David Cannon/Getty Images

PALM BEACH GARDENS, Fla. — In case anyone has forgotten, Tommy Fleetwood has won five times around the world in his career. That he has yet to do so on the PGA Tour really doesn’t mean that much.

Have game, will travel.

“Yeah, it's a slightly different test to what we generally get,” Fleetwood, a 27-year-old Brit said of the PGA Tour. “There's more emphasis, I'd say, on hitting the fairways and around the greens. The greens are just a bit firmer and slopier than we play sometimes, and Bermudagrass we don't get a lot. I played a bit last year and I'm getting used to it.”

Through three rounds of the Honda Classic he has certainly looked like it.

Saturday, Fleetwood made two birdies and two eagles, including one on the closing hole, en route to a 67 that has him just two strokes off the lead of Luke List heading into Sunday’s final round at PGA National.

List, by the way, has just one professional career victory. six years ago on the Web.com Tour.

As for Fleetwood, an enormously talented ball-striker, a day after he managed his way through a windswept afternoon with just one bogey in the second round at PGA National, the third round wasn’t as smooth, despite calmer, easier conditions. Still, he was impressive.

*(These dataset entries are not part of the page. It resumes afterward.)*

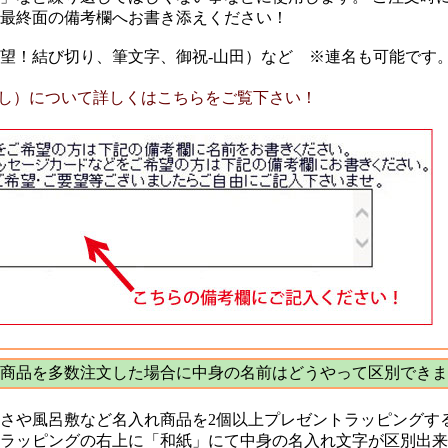
最終面の備考欄へお書き添えください！
望！結び切り、筆文字、御祝-山田）など ※連名も可能です
し）について詳しくはこちらをご覧下さい！
商品を多数注文した場合に中身の名前はどうやって区別できま
さや風呂敷など名入れ商品を2個以上プレゼントラッピングす
ラッピングの右上に「和紙」にて中身の名入れ文字が区別出来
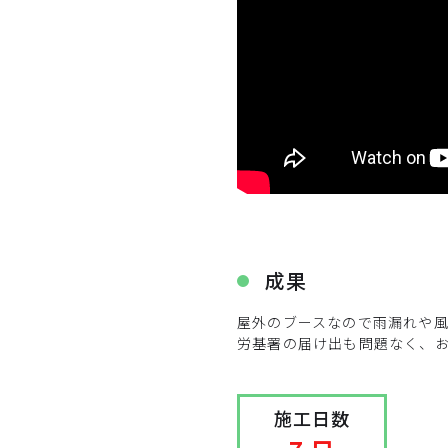
成果
屋外のブースなので雨漏れや
労基署の届け出も問題なく、
施工日数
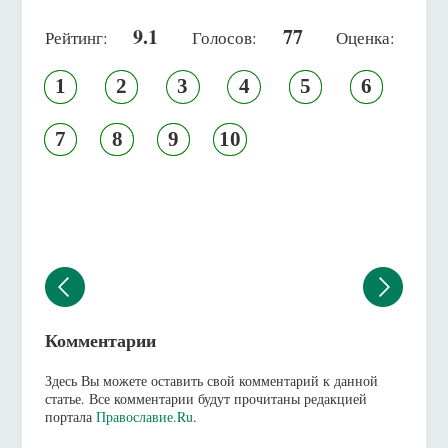
9.1
77
Рейтинг:
Голосов:
Оценка:
1
2
3
4
5
6
7
8
9
10
Комментарии
Здесь Вы можете оставить свой комментарий к данной
статье. Все комментарии будут прочитаны редакцией
портала
Православие.Ru
.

Following a messy bogey on the par-5 third, where he yanked his second shot way left and into the water, Fleetwood bounced back by holing out from 140 yards for eagle at the next.

At 13, he made a double bogey after twice finding the sand, but two holes later got up and down from the bunker to save par at the difficult par-3 15th. At 16, he hit a beauty of an approach from 185 yards to 13 feet and made the putt for birdie. At the par-3 17th, he again saved par from the sand.   Then came the par-5 closing hole, where Fleetwood flushed a fairway wood from 283 yards to eight feet to set up his second eagle of the day.     “It's big,” Fleetwood said of the last. “That finish was a bonus.

“I've won a few times sort of recently in the last year or so. The more experience you get, the more experience you can have playing late on Sundays. This is different. It's the PGA Tour so it's a new sort of surrounding, but you have to just remember that good golf -- you have to go out there, try and play good golf, and good golf, wherever it is, you can only do your best and see what that is.”